DATA ENTRIES –
-- START --

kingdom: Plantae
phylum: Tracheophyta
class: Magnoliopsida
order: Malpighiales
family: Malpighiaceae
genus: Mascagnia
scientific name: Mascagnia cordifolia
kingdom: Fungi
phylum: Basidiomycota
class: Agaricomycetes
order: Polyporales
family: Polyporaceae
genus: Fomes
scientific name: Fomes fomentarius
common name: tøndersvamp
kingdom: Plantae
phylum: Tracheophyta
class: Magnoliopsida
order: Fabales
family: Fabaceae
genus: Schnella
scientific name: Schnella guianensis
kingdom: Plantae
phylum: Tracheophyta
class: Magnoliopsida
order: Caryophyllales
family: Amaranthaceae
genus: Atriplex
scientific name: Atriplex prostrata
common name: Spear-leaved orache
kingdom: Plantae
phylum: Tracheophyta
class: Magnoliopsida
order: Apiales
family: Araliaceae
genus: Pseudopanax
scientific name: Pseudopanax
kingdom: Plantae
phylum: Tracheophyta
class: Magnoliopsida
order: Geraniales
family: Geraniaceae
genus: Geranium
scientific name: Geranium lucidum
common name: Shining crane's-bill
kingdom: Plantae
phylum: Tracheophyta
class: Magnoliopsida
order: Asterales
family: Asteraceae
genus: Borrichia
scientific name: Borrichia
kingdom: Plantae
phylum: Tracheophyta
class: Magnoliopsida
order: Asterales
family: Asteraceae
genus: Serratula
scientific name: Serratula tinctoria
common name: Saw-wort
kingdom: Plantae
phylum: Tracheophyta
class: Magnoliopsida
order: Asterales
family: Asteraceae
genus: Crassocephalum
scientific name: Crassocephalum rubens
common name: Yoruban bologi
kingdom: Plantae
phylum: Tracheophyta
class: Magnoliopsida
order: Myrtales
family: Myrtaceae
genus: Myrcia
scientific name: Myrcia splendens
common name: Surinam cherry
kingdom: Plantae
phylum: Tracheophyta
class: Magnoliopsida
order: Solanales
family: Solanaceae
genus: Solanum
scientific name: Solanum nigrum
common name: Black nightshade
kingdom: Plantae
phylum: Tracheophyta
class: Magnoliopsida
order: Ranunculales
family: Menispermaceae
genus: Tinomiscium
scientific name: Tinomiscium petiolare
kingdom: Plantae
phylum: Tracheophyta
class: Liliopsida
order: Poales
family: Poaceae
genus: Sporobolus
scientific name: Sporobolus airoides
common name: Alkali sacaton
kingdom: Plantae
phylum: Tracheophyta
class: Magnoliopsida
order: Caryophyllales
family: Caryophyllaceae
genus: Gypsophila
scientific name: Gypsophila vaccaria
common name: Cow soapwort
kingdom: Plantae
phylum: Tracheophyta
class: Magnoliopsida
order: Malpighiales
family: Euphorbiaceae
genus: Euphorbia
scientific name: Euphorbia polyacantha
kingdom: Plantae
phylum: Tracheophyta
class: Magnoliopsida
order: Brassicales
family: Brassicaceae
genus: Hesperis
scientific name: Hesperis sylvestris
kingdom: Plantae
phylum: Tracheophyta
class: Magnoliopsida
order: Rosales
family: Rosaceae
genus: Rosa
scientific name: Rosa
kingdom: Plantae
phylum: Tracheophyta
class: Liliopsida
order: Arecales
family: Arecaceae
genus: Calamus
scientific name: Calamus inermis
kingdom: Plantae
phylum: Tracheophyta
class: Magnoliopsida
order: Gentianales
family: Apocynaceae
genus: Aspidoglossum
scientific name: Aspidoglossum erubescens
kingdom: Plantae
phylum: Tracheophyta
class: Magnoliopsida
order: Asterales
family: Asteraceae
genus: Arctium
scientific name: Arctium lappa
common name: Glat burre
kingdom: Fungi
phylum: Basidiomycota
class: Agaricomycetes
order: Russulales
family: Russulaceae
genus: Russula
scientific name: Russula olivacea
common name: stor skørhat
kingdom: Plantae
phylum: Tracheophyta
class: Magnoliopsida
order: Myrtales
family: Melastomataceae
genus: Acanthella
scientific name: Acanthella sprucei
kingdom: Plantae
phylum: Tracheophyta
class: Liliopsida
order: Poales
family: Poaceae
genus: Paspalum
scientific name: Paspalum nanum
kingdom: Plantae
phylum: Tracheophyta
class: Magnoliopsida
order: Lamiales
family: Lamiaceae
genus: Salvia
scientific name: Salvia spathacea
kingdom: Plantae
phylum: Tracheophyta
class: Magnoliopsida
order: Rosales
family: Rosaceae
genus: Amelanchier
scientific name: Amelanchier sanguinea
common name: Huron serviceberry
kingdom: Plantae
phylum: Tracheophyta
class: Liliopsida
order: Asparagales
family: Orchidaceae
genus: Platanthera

-- END --

WORK TO DO – Rewrite every line of the listing above as a numbered list, leaving out any blank lines.

OUTPUT FOR THIS EXERCISE –
1. kingdom: Plantae
2. phylum: Tracheophyta
3. class: Magnoliopsida
4. order: Malpighiales
5. family: Malpighiaceae
6. genus: Mascagnia
7. scientific name: Mascagnia cordifolia
8. kingdom: Fungi
9. phylum: Basidiomycota
10. class: Agaricomycetes
11. order: Polyporales
12. family: Polyporaceae
13. genus: Fomes
14. scientific name: Fomes fomentarius
15. common name: tøndersvamp
16. kingdom: Plantae
17. phylum: Tracheophyta
18. class: Magnoliopsida
19. order: Fabales
20. family: Fabaceae
21. genus: Schnella
22. scientific name: Schnella guianensis
23. kingdom: Plantae
24. phylum: Tracheophyta
25. class: Magnoliopsida
26. order: Caryophyllales
27. family: Amaranthaceae
28. genus: Atriplex
29. scientific name: Atriplex prostrata
30. common name: Spear-leaved orache
31. kingdom: Plantae
32. phylum: Tracheophyta
33. class: Magnoliopsida
34. order: Apiales
35. family: Araliaceae
36. genus: Pseudopanax
37. scientific name: Pseudopanax
38. kingdom: Plantae
39. phylum: Tracheophyta
40. class: Magnoliopsida
41. order: Geraniales
42. family: Geraniaceae
43. genus: Geranium
44. scientific name: Geranium lucidum
45. common name: Shining crane's-bill
46. kingdom: Plantae
47. phylum: Tracheophyta
48. class: Magnoliopsida
49. order: Asterales
50. family: Asteraceae
51. genus: Borrichia
52. scientific name: Borrichia
53. kingdom: Plantae
54. phylum: Tracheophyta
55. class: Magnoliopsida
56. order: Asterales
57. family: Asteraceae
58. genus: Serratula
59. scientific name: Serratula tinctoria
60. common name: Saw-wort
61. kingdom: Plantae
62. phylum: Tracheophyta
63. class: Magnoliopsida
64. order: Asterales
65. family: Asteraceae
66. genus: Crassocephalum
67. scientific name: Crassocephalum rubens
68. common name: Yoruban bologi
69. kingdom: Plantae
70. phylum: Tracheophyta
71. class: Magnoliopsida
72. order: Myrtales
73. family: Myrtaceae
74. genus: Myrcia
75. scientific name: Myrcia splendens
76. common name: Surinam cherry
77. kingdom: Plantae
78. phylum: Tracheophyta
79. class: Magnoliopsida
80. order: Solanales
81. family: Solanaceae
82. genus: Solanum
83. scientific name: Solanum nigrum
84. common name: Black nightshade
85. kingdom: Plantae
86. phylum: Tracheophyta
87. class: Magnoliopsida
88. order: Ranunculales
89. family: Menispermaceae
90. genus: Tinomiscium
91. scientific name: Tinomiscium petiolare
92. kingdom: Plantae
93. phylum: Tracheophyta
94. class: Liliopsida
95. order: Poales
96. family: Poaceae
97. genus: Sporobolus
98. scientific name: Sporobolus airoides
99. common name: Alkali sacaton
100. kingdom: Plantae
101. phylum: Tracheophyta
102. class: Magnoliopsida
103. order: Caryophyllales
104. family: Caryophyllaceae
105. genus: Gypsophila
106. scientific name: Gypsophila vaccaria
107. common name: Cow soapwort
108. kingdom: Plantae
109. phylum: Tracheophyta
110. class: Magnoliopsida
111. order: Malpighiales
112. family: Euphorbiaceae
113. genus: Euphorbia
114. scientific name: Euphorbia polyacantha
115. kingdom: Plantae
116. phylum: Tracheophyta
117. class: Magnoliopsida
118. order: Brassicales
119. family: Brassicaceae
120. genus: Hesperis
121. scientific name: Hesperis sylvestris
122. kingdom: Plantae
123. phylum: Tracheophyta
124. class: Magnoliopsida
125. order: Rosales
126. family: Rosaceae
127. genus: Rosa
128. scientific name: Rosa
129. kingdom: Plantae
130. phylum: Tracheophyta
131. class: Liliopsida
132. order: Arecales
133. family: Arecaceae
134. genus: Calamus
135. scientific name: Calamus inermis
136. kingdom: Plantae
137. phylum: Tracheophyta
138. class: Magnoliopsida
139. order: Gentianales
140. family: Apocynaceae
141. genus: Aspidoglossum
142. scientific name: Aspidoglossum erubescens
143. kingdom: Plantae
144. phylum: Tracheophyta
145. class: Magnoliopsida
146. order: Asterales
147. family: Asteraceae
148. genus: Arctium
149. scientific name: Arctium lappa
150. common name: Glat burre
151. kingdom: Fungi
152. phylum: Basidiomycota
153. class: Agaricomycetes
154. order: Russulales
155. family: Russulaceae
156. genus: Russula
157. scientific name: Russula olivacea
158. common name: stor skørhat
159. kingdom: Plantae
160. phylum: Tracheophyta
161. class: Magnoliopsida
162. order: Myrtales
163. family: Melastomataceae
164. genus: Acanthella
165. scientific name: Acanthella sprucei
166. kingdom: Plantae
167. phylum: Tracheophyta
168. class: Liliopsida
169. order: Poales
170. family: Poaceae
171. genus: Paspalum
172. scientific name: Paspalum nanum
173. kingdom: Plantae
174. phylum: Tracheophyta
175. class: Magnoliopsida
176. order: Lamiales
177. family: Lamiaceae
178. genus: Salvia
179. scientific name: Salvia spathacea
180. kingdom: Plantae
181. phylum: Tracheophyta
182. class: Magnoliopsida
183. order: Rosales
184. family: Rosaceae
185. genus: Amelanchier
186. scientific name: Amelanchier sanguinea
187. common name: Huron serviceberry
188. kingdom: Plantae
189. phylum: Tracheophyta
190. class: Liliopsida
191. order: Asparagales
192. family: Orchidaceae
193. genus: Platanthera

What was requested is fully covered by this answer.